Over the years I've seen more than my fair share of shareholder disputes and I've often been evangelical about how to avoid them (put simply, make sure you have a proper shareholders’ agreement if you have a company that has two or more shareholders).

A shareholders' agreement can be quite straightforward, but if you have a 50/50 company it needs to contain a mechanism for resolving deadlocks. The simplest mechanism is to agree that a third party will impose a binding solution on the warring factions, and I’ve seen such clauses used successfully on a number of occasions.

However, I recently came across a shareholder dispute that isn’t actually a shareholder dispute (but should have been) because one of the shareholders doesn’t have any shares (but should have done). In a nutshell, two individuals, A and B, with complementary skills agreed to form a 50/50 company to generate a new income stream for themselves.
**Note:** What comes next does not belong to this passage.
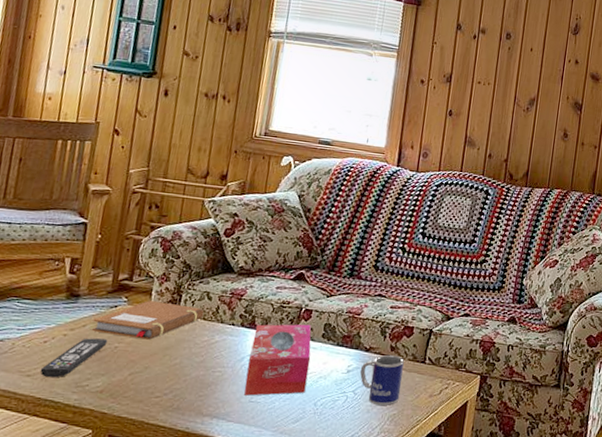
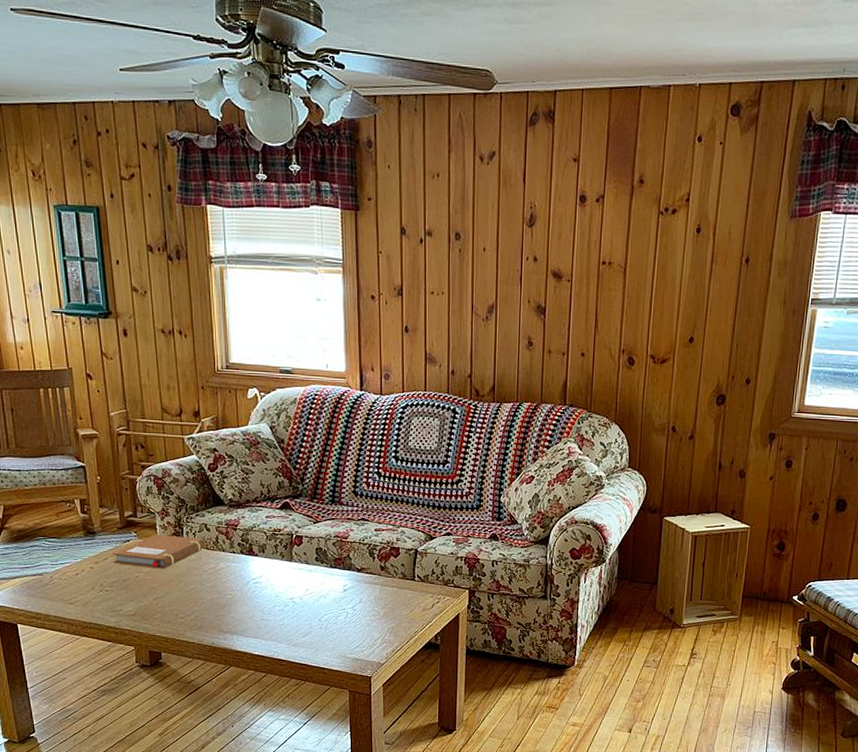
remote control: present [40,338,108,378] -> none [79,569,129,605]
tissue box: present [244,324,312,396] -> none [254,549,309,615]
mug: present [359,354,404,406] -> none [355,574,396,620]

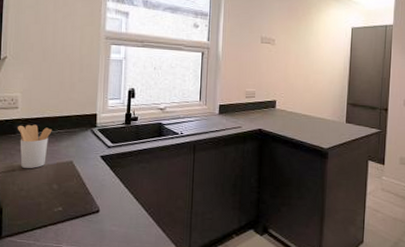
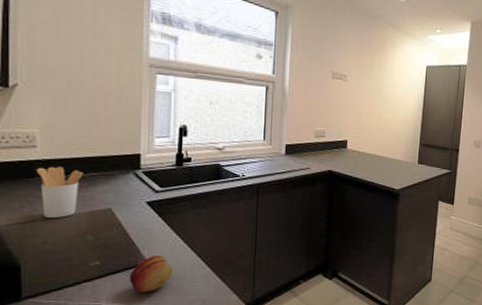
fruit: none [85,205,121,238] -> present [129,256,173,292]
Life was good: B bought a shiny new shelf company, transferred the one existing share to himself, appointed himself and A as directors; they both lent equal amounts of money to the company to fund their start-up and off they went. The one thing they never got round to doing was allotting a share to A, even though that was the very clear intention, so the supposedly 50/50 company was (and still is) owned 100% by B. I seem to spend half my life imploring company owners to file the correct paperwork with Companies House and write up the company’s statutory books (which is unfortunately not an exciting task), and this sorry tale demonstrates exactly why the boring paperwork should be completed. Even if A and B had never got round to signing a proper shareholders’ agreement, A would at least have had some clout if some very simple paperwork had been completed to allot one share to him. As it is, B has decided to ‘go it alone’ now that he and A have done the difficult and time-consuming groundwork for the new venture, he’s called a formal shareholders’ meeting (with himself) to remove A as a director (which B is entitled to do) and A is being cut out of the deal altogether. For B to remove A as a director, B simply needs to be able pass a simple majority shareholder resolution: I’m no mathematician but even I can see that that’s easy for a 100% shareholder but impossible for a 50% shareholder.

Without going in to all of the detail, suffice it to say that A’s position isn’t necessarily a lost cause, but it would have been so much easier for him if he had a share in the company.

Back in December 2018 I blogged about treating the shares in your company as if they were the Crown Jewels and not giving them away lightly. The corollary of that story is that if someone intends to give you shares in a company, make sure the paperwork is all written up correctly to get the shares into your hands. I'm certainly not advocating anyone having a shareholders' dispute: it’s difficult enough advising on shareholder disputes at the best of times, but you don't want the added disadvantage of not even being a shareholder. That really is fighting with one arm tied behind your back.